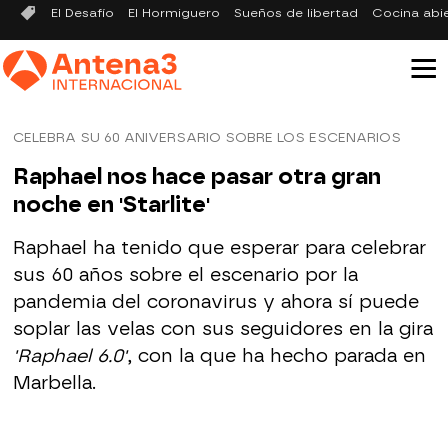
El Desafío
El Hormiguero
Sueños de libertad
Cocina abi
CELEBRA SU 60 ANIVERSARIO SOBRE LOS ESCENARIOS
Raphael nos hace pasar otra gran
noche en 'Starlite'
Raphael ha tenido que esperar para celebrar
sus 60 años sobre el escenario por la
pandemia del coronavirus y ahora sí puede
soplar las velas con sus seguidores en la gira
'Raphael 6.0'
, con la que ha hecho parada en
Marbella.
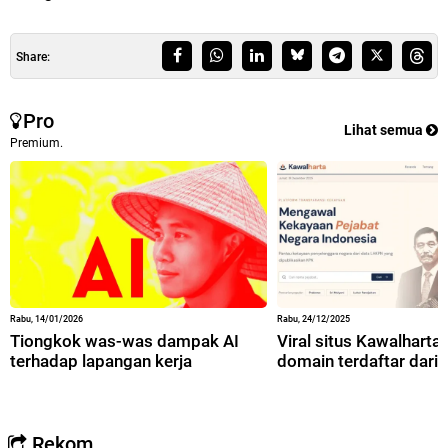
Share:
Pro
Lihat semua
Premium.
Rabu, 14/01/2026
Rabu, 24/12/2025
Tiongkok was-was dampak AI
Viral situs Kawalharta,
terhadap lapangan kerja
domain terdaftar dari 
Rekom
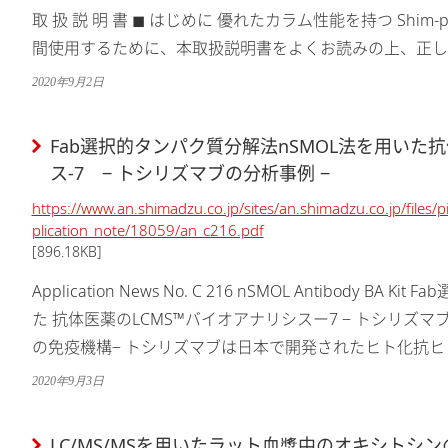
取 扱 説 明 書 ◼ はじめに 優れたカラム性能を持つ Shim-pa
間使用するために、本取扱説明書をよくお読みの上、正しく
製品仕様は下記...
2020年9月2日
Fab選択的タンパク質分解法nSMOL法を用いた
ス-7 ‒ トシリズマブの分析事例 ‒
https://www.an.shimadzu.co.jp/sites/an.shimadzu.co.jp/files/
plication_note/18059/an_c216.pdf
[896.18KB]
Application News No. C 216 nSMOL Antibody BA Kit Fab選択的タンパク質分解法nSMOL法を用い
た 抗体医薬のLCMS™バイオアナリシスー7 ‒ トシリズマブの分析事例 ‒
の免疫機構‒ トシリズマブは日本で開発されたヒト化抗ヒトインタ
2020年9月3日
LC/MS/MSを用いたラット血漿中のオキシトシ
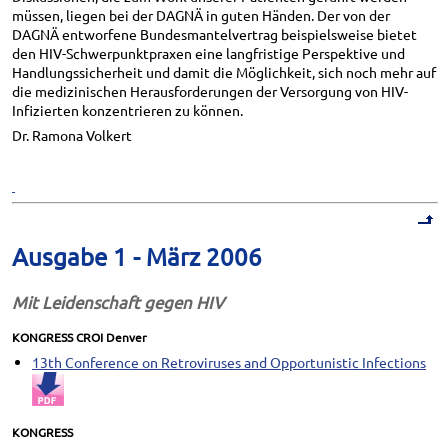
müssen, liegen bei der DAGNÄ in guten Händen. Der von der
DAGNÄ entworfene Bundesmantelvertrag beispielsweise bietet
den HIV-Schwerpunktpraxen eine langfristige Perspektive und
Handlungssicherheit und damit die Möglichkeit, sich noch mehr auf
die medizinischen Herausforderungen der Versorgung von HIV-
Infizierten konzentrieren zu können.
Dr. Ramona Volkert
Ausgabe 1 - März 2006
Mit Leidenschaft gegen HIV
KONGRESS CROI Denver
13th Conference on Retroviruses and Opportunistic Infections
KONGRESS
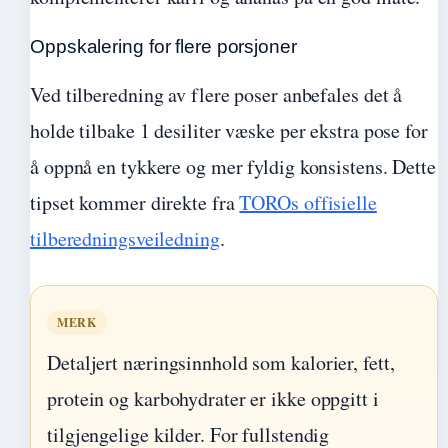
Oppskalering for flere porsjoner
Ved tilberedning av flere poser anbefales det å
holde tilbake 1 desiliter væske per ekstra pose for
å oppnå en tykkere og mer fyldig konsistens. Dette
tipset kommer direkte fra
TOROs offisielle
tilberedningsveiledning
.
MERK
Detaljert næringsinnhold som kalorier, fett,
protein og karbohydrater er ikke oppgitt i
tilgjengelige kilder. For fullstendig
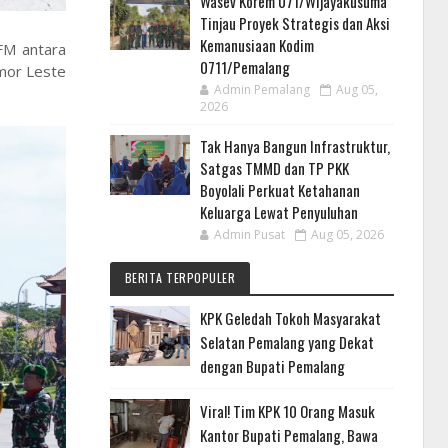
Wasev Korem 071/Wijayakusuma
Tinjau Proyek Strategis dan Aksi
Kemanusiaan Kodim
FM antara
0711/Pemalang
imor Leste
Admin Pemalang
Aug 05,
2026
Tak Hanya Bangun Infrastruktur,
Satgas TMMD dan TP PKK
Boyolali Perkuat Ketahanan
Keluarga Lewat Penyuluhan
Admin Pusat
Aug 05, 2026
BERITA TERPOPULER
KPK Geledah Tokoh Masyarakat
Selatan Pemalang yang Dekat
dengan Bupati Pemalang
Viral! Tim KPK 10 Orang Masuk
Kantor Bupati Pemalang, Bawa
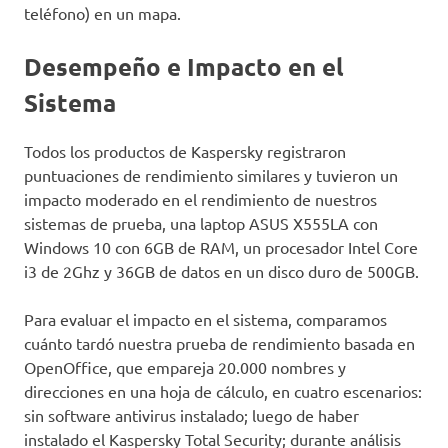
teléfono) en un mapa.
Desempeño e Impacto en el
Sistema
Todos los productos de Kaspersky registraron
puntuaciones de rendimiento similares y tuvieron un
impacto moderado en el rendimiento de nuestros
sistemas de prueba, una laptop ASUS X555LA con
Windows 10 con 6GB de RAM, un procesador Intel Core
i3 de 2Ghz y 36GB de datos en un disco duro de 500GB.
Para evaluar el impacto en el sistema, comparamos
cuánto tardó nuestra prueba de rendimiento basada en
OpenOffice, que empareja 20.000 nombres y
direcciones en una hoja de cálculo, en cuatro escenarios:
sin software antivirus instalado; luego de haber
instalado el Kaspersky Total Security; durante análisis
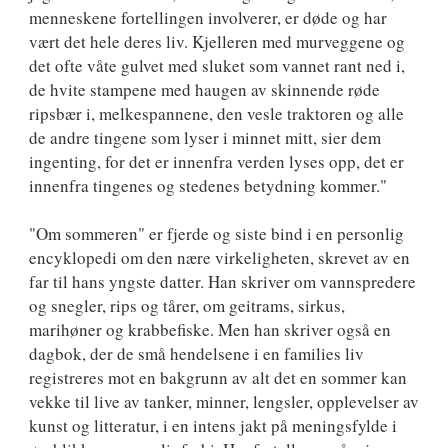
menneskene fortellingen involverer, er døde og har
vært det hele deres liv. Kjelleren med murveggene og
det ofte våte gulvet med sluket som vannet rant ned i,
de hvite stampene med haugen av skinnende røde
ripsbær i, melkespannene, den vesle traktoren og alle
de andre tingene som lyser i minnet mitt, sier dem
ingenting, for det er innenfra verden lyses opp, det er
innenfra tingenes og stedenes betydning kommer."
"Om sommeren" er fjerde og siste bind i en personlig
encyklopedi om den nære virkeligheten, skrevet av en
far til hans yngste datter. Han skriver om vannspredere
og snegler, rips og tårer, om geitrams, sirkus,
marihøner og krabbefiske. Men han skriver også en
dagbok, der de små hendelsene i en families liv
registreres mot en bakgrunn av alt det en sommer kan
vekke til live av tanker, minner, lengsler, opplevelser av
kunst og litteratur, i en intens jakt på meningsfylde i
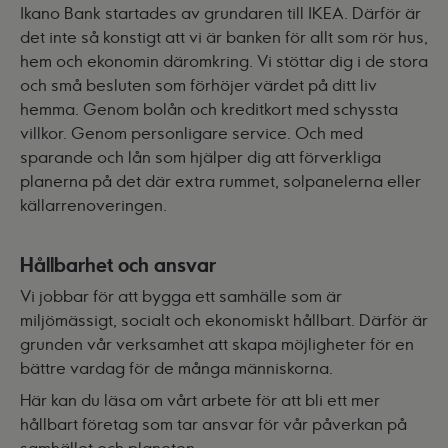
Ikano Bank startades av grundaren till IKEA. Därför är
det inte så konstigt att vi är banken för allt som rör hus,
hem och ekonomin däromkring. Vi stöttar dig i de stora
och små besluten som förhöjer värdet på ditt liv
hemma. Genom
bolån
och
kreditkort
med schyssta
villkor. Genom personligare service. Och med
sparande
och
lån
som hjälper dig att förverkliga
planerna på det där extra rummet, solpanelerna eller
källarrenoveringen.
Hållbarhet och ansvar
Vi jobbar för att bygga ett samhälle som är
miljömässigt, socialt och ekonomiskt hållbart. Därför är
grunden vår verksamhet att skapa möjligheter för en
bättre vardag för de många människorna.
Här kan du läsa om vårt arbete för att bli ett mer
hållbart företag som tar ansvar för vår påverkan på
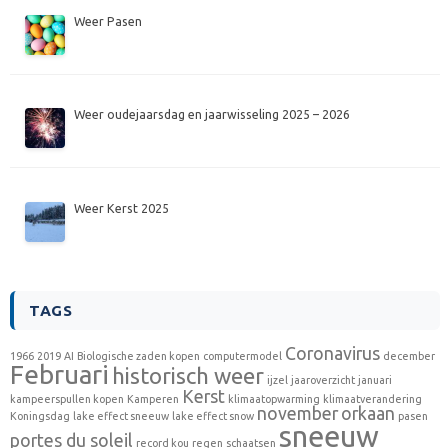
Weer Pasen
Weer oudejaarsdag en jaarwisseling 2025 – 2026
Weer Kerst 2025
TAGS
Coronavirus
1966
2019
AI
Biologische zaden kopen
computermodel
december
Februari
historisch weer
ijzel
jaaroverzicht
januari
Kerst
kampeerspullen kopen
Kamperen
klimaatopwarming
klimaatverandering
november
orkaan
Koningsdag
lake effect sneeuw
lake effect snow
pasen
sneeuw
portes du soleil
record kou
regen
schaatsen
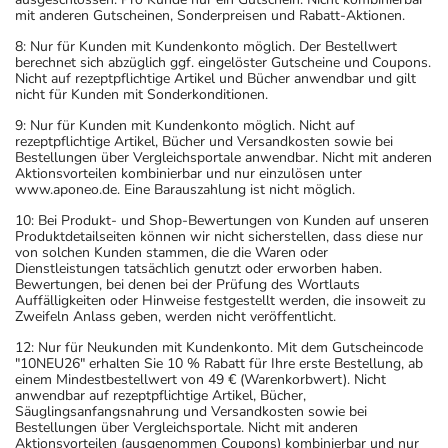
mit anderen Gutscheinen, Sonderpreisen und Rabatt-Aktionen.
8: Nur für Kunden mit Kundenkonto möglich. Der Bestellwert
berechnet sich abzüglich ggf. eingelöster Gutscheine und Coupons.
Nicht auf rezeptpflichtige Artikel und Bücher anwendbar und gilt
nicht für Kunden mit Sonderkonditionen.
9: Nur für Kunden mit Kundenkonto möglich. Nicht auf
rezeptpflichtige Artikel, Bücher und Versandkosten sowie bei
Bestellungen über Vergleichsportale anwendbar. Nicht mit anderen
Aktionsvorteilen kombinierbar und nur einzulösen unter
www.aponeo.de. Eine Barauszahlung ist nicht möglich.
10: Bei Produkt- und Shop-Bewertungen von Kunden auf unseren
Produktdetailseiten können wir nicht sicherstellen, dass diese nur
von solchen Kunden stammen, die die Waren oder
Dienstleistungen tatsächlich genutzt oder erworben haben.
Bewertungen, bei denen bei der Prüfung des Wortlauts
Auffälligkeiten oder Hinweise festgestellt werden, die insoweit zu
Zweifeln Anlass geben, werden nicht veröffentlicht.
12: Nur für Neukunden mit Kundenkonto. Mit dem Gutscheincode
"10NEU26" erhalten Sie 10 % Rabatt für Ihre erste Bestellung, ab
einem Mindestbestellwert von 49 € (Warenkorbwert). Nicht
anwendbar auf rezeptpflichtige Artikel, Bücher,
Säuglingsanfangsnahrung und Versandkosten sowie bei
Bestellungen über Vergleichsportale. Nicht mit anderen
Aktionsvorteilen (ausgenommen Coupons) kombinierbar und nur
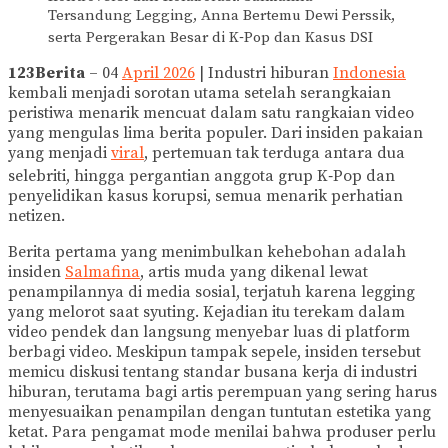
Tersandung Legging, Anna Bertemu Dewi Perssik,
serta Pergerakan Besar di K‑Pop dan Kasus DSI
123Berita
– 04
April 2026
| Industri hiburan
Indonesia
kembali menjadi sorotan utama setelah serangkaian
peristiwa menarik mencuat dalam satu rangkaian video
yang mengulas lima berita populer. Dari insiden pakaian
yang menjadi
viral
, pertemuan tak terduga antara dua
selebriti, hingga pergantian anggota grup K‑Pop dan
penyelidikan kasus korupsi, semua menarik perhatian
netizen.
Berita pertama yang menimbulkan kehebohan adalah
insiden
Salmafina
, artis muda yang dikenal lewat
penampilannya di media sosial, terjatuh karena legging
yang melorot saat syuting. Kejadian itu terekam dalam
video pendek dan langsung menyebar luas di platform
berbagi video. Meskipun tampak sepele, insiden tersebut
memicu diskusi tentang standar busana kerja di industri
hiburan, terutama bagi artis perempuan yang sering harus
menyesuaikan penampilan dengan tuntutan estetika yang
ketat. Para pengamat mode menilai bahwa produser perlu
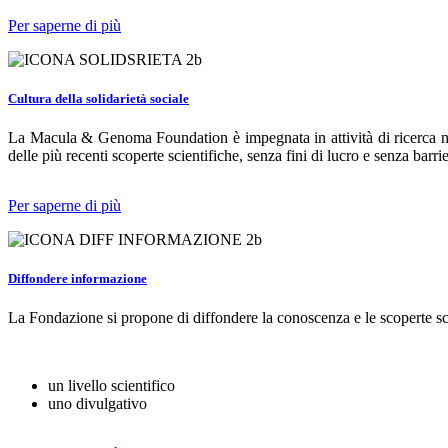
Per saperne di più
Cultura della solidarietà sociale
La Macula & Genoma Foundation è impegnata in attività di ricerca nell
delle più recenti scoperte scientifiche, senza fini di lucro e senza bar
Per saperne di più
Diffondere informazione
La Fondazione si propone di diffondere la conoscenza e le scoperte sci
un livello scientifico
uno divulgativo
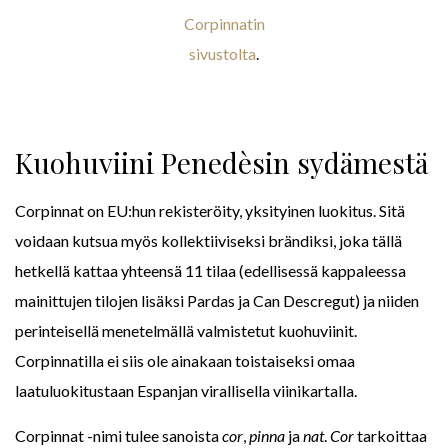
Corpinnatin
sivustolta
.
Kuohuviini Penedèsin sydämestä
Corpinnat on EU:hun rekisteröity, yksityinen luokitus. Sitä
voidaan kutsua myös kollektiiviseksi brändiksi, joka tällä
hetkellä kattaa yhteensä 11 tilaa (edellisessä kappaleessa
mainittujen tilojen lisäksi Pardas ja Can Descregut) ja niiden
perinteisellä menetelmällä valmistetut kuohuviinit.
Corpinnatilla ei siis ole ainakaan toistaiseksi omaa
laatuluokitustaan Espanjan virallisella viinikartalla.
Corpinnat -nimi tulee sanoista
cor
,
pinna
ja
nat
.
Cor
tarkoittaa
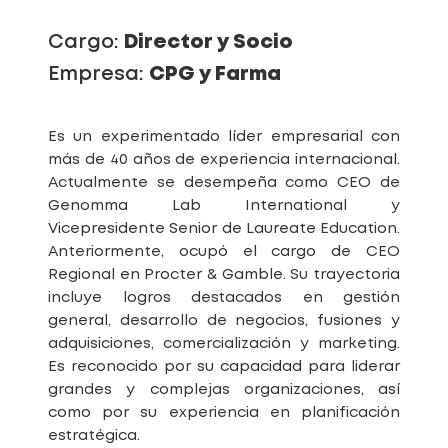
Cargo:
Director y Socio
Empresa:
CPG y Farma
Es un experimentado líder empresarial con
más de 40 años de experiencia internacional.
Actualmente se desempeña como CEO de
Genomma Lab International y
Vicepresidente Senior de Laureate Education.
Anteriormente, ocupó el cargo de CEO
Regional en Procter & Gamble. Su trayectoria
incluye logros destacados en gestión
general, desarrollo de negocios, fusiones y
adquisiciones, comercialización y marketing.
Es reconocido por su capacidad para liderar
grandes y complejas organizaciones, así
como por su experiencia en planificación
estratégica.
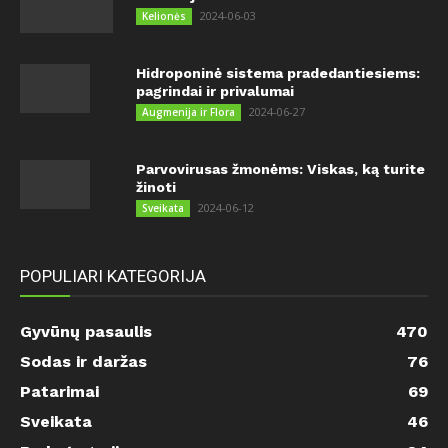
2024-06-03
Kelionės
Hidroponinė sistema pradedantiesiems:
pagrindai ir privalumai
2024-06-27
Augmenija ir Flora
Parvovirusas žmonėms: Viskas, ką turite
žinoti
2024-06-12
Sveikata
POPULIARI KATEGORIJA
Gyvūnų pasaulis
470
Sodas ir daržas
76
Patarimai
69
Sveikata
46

= = = = =

> [Work order]
Say how many lines of the listing above contain "menarik". Include nothing besides the number.

> [Solution]
2